TO DO:
Which lines in the items below contain the string "start"? Select each of those lines and copy it, treating uppercase and lowercase as different.

THE RECORDS:
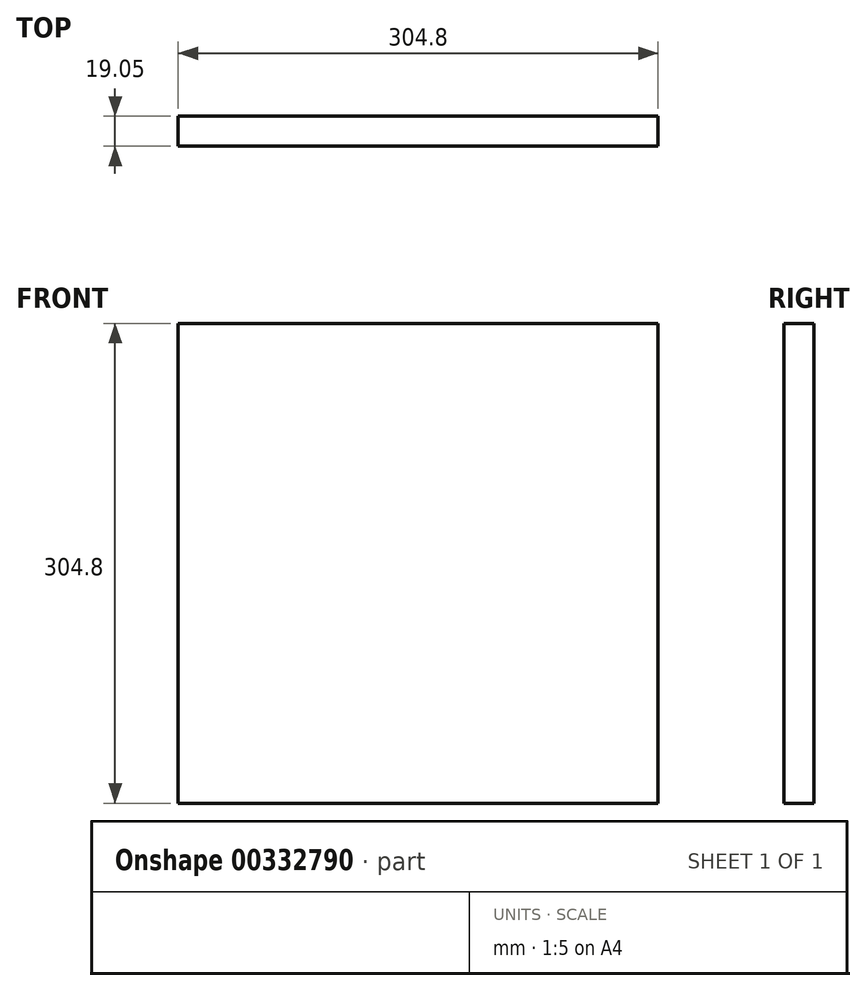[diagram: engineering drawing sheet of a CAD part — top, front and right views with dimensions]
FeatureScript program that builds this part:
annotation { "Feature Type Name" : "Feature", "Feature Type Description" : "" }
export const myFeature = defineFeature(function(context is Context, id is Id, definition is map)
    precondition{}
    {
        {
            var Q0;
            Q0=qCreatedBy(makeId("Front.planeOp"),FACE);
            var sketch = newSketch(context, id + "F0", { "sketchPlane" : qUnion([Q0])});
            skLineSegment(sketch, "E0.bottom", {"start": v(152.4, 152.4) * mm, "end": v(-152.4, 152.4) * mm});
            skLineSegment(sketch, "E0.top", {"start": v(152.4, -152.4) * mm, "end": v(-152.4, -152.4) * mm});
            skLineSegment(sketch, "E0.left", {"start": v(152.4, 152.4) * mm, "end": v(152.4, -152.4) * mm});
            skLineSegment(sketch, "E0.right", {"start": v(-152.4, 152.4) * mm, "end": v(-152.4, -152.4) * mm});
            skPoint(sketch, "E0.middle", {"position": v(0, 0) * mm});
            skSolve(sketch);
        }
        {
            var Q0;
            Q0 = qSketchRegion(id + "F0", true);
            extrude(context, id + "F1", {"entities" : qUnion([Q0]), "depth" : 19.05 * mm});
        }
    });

PROBLEM SOLUTION:
            skLineSegment(sketch, "E0.bottom", {"start": v(152.4, 152.4) * mm, "end": v(-152.4, 152.4) * mm});
            skLineSegment(sketch, "E0.top", {"start": v(152.4, -152.4) * mm, "end": v(-152.4, -152.4) * mm});
            skLineSegment(sketch, "E0.left", {"start": v(152.4, 152.4) * mm, "end": v(152.4, -152.4) * mm});
            skLineSegment(sketch, "E0.right", {"start": v(-152.4, 152.4) * mm, "end": v(-152.4, -152.4) * mm});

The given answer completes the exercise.